* What you need to do: Leave out the images and set down the records below exactly.

* Supplied material:
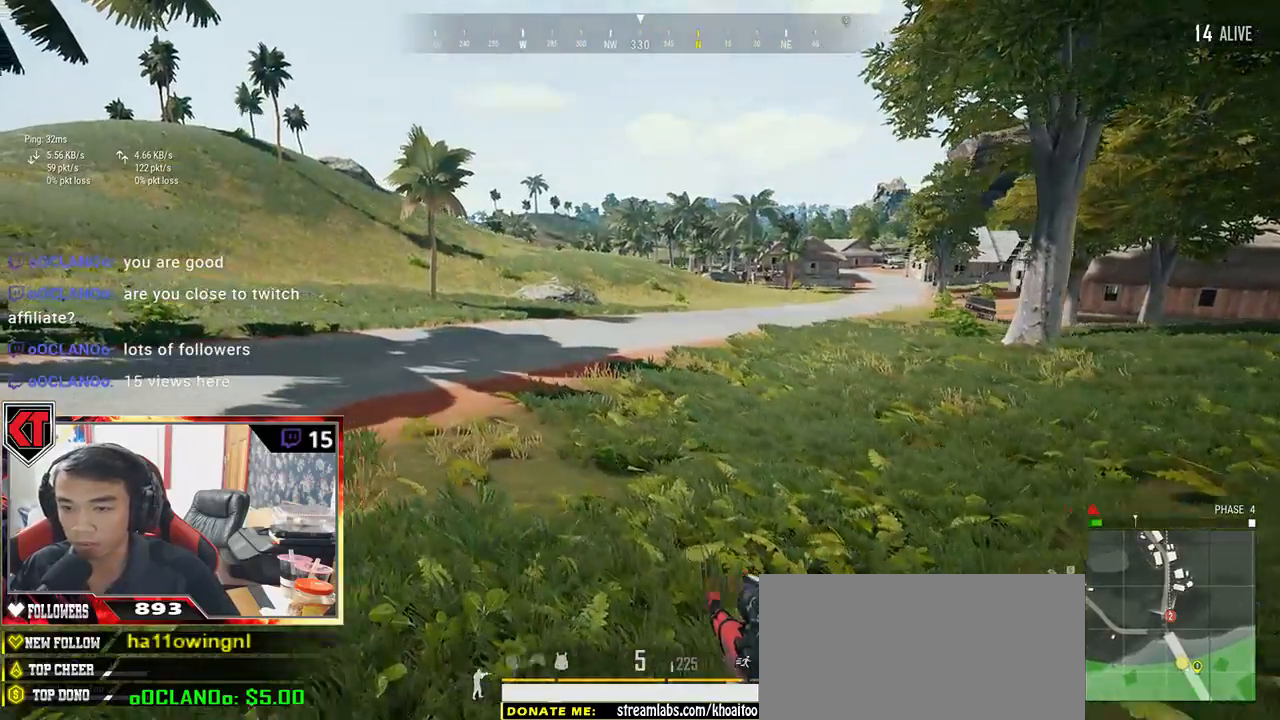
{"keys": ["shift", "w"], "mouse": [], "events": []}
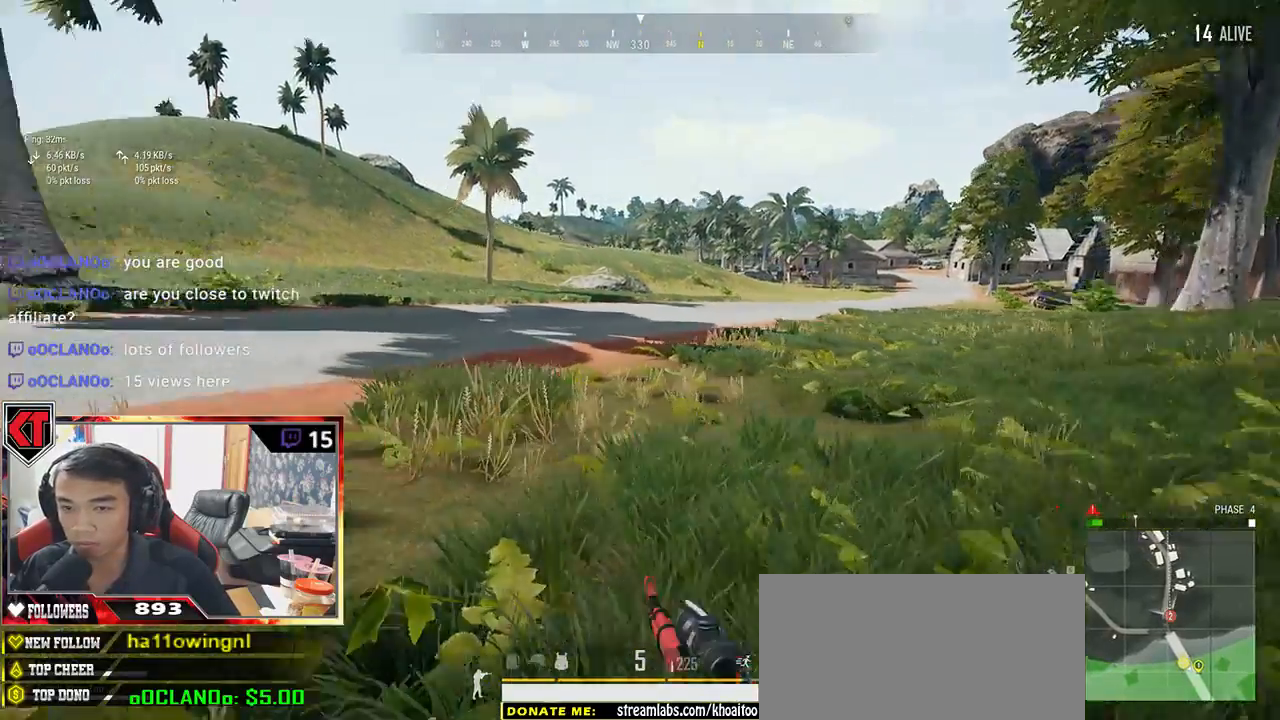
{"keys": ["shift", "w"], "mouse": [], "events": []}
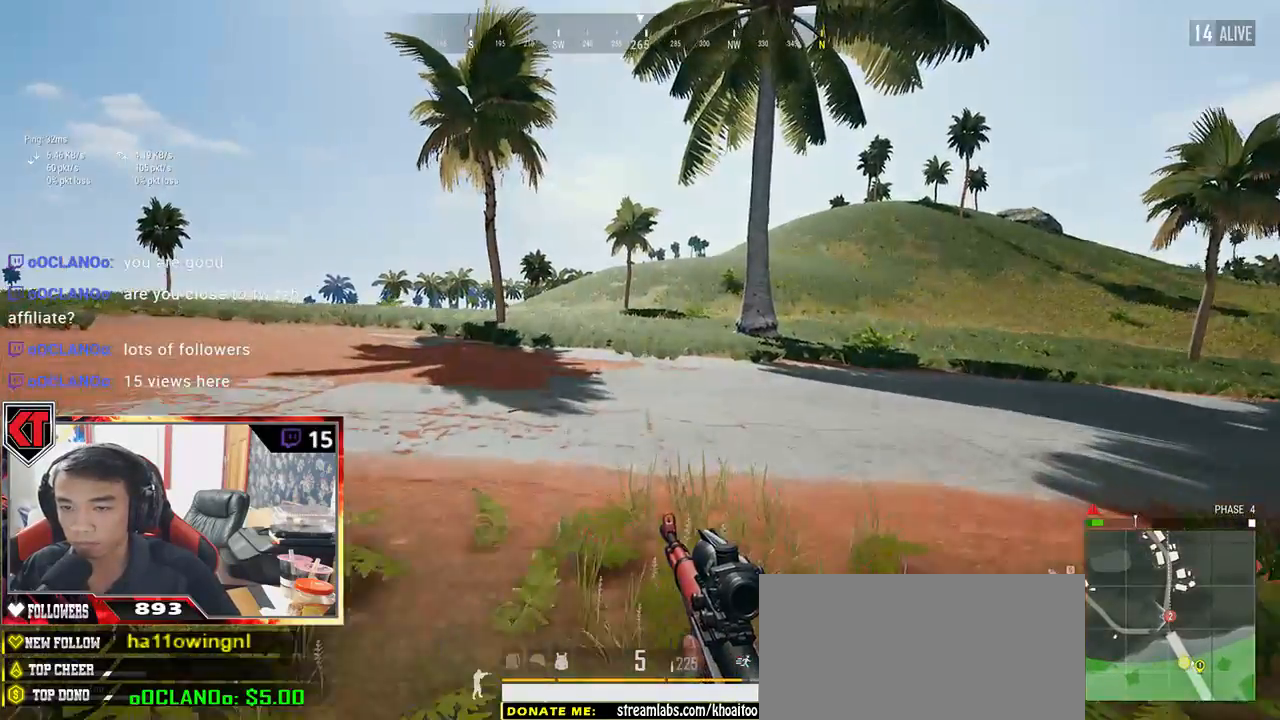
{"keys": ["a"], "mouse": [], "events": [[134, "shift", "up"], [234, "a", "down"], [317, "w", "up"]]}
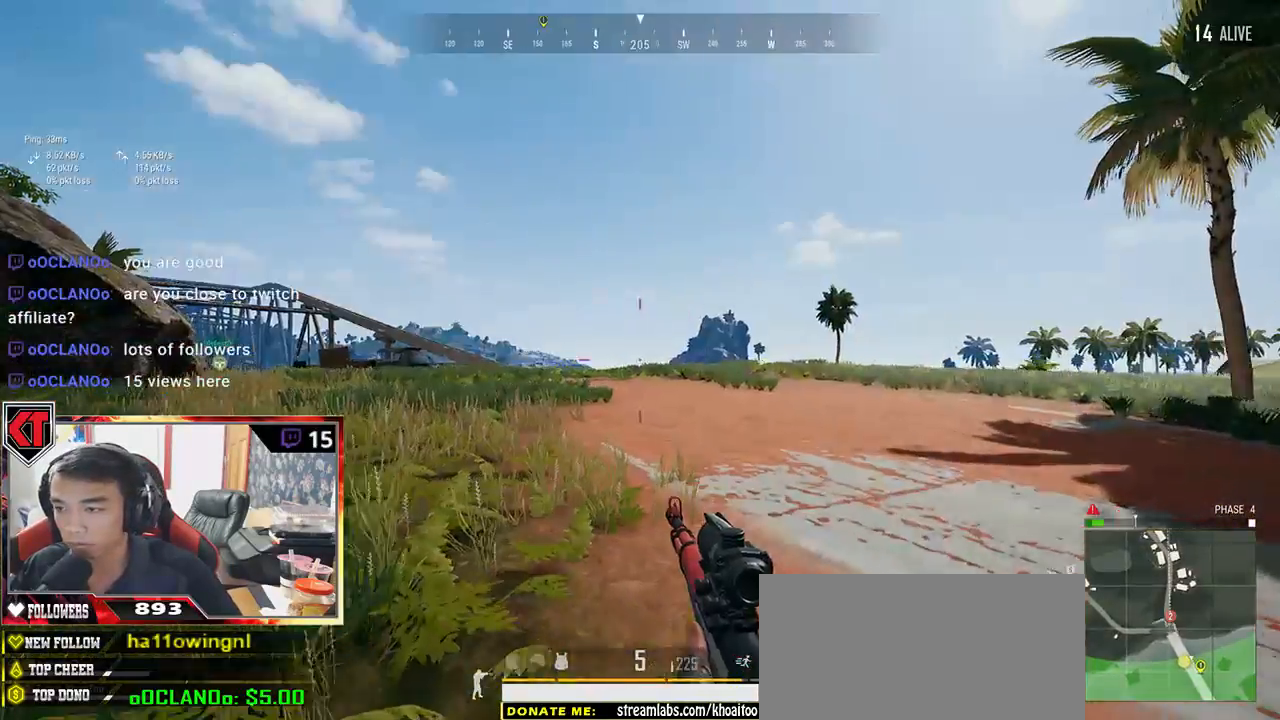
{"keys": ["w"], "mouse": [], "events": [[350, "w", "down"], [384, "a", "up"]]}
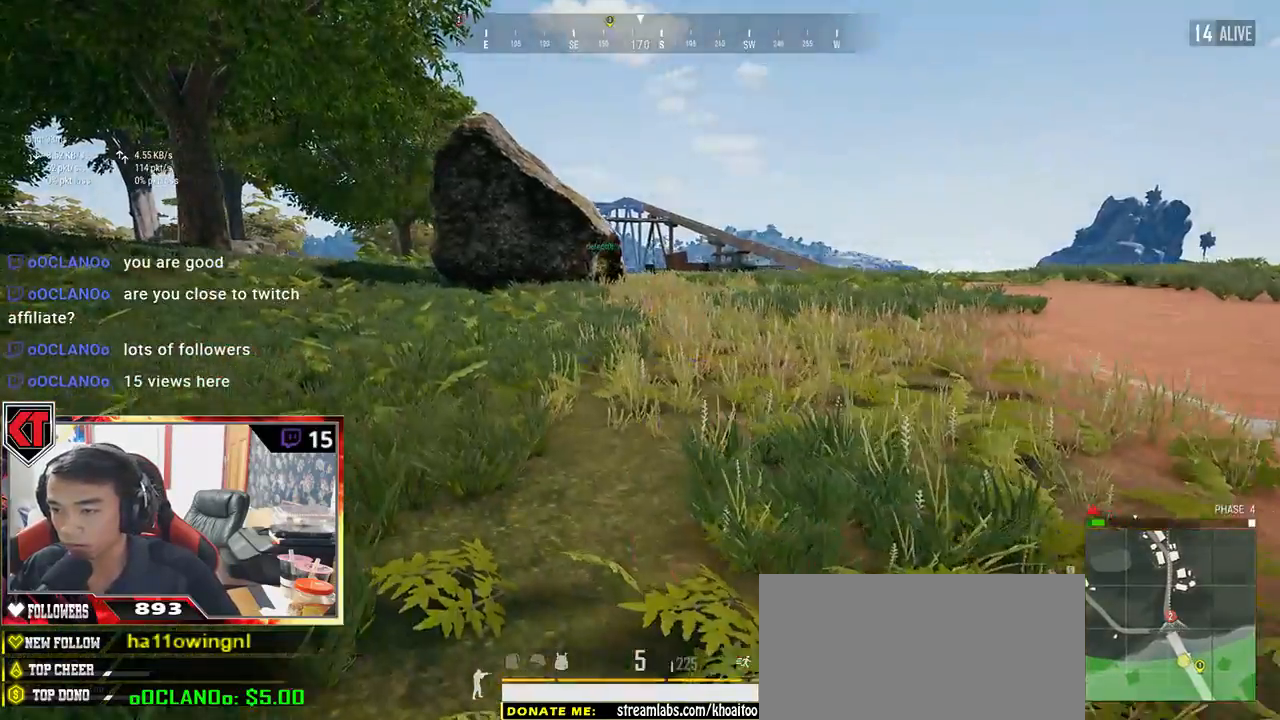
{"keys": ["d", "shift", "w"], "mouse": [], "events": [[134, "shift", "down"], [184, "d", "down"]]}
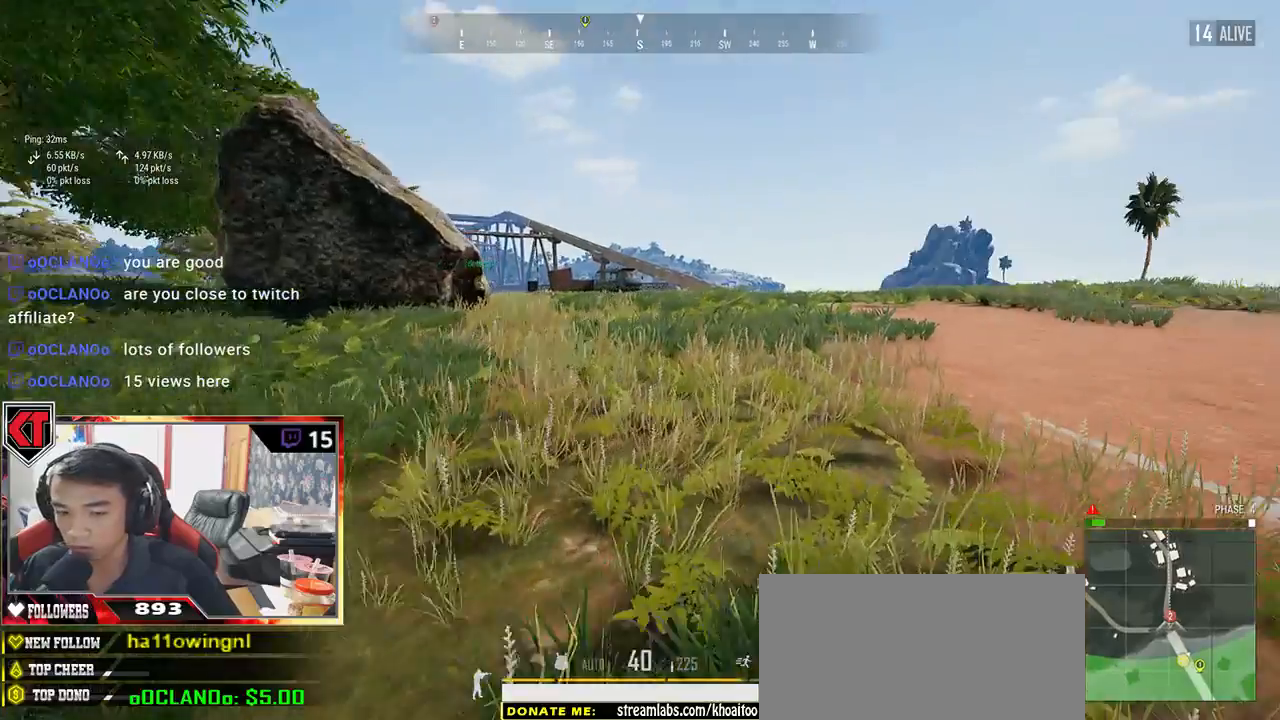
{"keys": ["d", "shift", "space", "w"], "mouse": [], "events": [[350, "space", "down"]]}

* Reply:
{"keys": ["shift", "w"], "mouse": [], "events": []}
{"keys": ["shift", "w"], "mouse": [], "events": []}
{"keys": ["a"], "mouse": [], "events": [[134, "shift", "up"], [234, "a", "down"], [317, "w", "up"]]}
{"keys": ["w"], "mouse": [], "events": [[350, "w", "down"], [384, "a", "up"]]}
{"keys": ["d", "shift", "w"], "mouse": [], "events": [[134, "shift", "down"], [184, "d", "down"]]}
{"keys": ["d", "shift", "space", "w"], "mouse": [], "events": [[350, "space", "down"]]}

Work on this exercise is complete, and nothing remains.